The concept of autopilot developed over the years and still in use today on aircraft and spacecrafts is properly defined as a “control system”. The autopilot ensures that the predetermined trajectory is followed by making subtle course, heading or attitude corrections. The autopilot can be disconnected at any time, giving way to manual, where a human agent can better deal with unexpected obstacles. The management of the motion of spacecraft is guaranteed through the exchange of sensory information from the aircraft itself to the control station. If we consider a satellite that must reach an established orbit, it could come across all sorts of obstacles in its path.
The satellite could collide with space debris and lose attitude control and, in the worst case, key systems. A “smart” system could autonomously change its orbit to avoid any obstacles and simultaneously evaluate the variation of other parameters that can affect the mission (for example, high temperature variations due to sun exposure). The use of artificial intelligence in this case could help the satellite manage its position autonomously by establishing the best possible trajectory according to the variables involved.
Machine learning can help the system to memorize a series of new information and independently evaluate possible scenarios based on the variables that characterize the event.

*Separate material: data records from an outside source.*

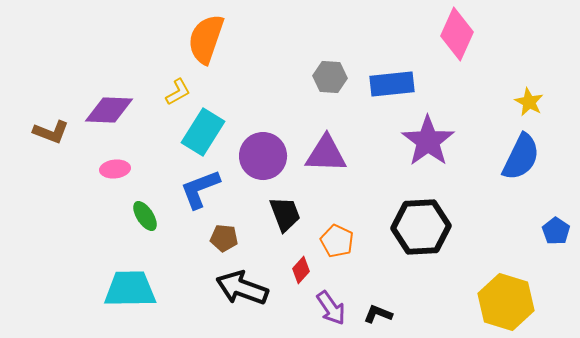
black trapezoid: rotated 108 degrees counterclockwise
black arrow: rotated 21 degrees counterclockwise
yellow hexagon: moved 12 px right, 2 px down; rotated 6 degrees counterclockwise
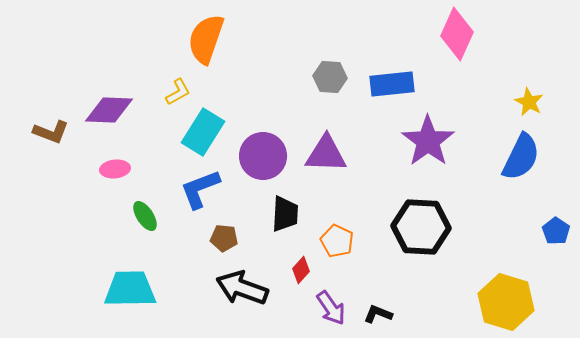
black trapezoid: rotated 24 degrees clockwise
black hexagon: rotated 6 degrees clockwise
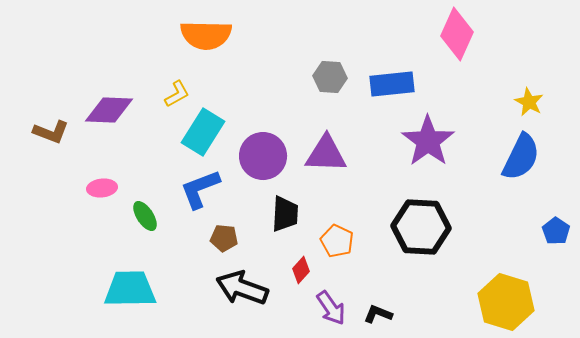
orange semicircle: moved 4 px up; rotated 108 degrees counterclockwise
yellow L-shape: moved 1 px left, 2 px down
pink ellipse: moved 13 px left, 19 px down
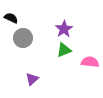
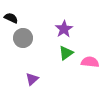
green triangle: moved 2 px right, 3 px down; rotated 14 degrees counterclockwise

All variables are made dependent on each other through a nonlinear function, that is consolidated only when the calculation error tends to zero. The logic of machine learning and neural networks identifies problems on the basis of specific algorithms, which have been built with historic data, or real-time, and therefore capable of finding an optimal solution by reducing uncertainties. Such a system can perform or aid decision making in real time.
The manoeuvres of attitude correction are considered to maintain the satellite position with respect to an inertial reference (Sun or other fixed stars). After a perturbation, the trajectory of the satellite is not a perfect conic or does not follow an Keplerian orbit. The satellite must be regularly corrected. After having formulated a generic architecture of the control system, the compensation systems or the control systems are designed to calculate by a frequency analysis (for example the Bode diagrams) the satellite response. The use of the step response, according to the attitude parameters and the steady state error, can meet the specifications of a closed-loop project.

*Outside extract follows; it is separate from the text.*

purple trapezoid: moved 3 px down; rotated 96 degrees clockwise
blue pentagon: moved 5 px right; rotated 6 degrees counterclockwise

In this scenario, the integration of artificial intelligence into a consolidated system becomes the main function of automation understood as a technology that, through logical methods, manages new challenges, reducing the need for human intervention or for simulated responses. Artificial intelligence will be able to simulate the best response through the knowledge of numerous variables that are not necessarily dependent on each other.
Not everything can be automated, but we manage to have some events controlled by artificial intelligence. The possible decisions made in real time and the continuous monitoring of the satellites are to be considered linked to the recent development and integration of cognitive technologies in the architecture of satellite communication systems.
This technology is based on the acquisition of data at a cognitive level; through a series of sensors data is acquired and then processed according to a dedicated algorithm. Applying artificial intelligence and machine learning, satellites autonomously manage attitude control subsystems without interruption, making real-time decisions without waiting for instructions from the ground. Machine learning algorithms can identify obstacles in your path more quickly. Distant orbits can be identified, leaving the system to choose to switch from one orbit to another, to reach cosmic objects far away from Earth.
Artificial intelligence, cognitive automation and machine learning can increase the way we communicate via satellite and the way we design space technology. To analyse the data made available during the mission (internal and external) it is important to record the information in a large database which, by communicating with the main algorithm, allows autonomous decisions to be made during the mission. In this way we try to shift the decision-making process from ground to space, relegating to the ground segment the management of fault, or events related to the mission objectives. Human operators can therefore focus on more critical and more complex decisions that, for now, are out of reach for artificial intelligence based systems.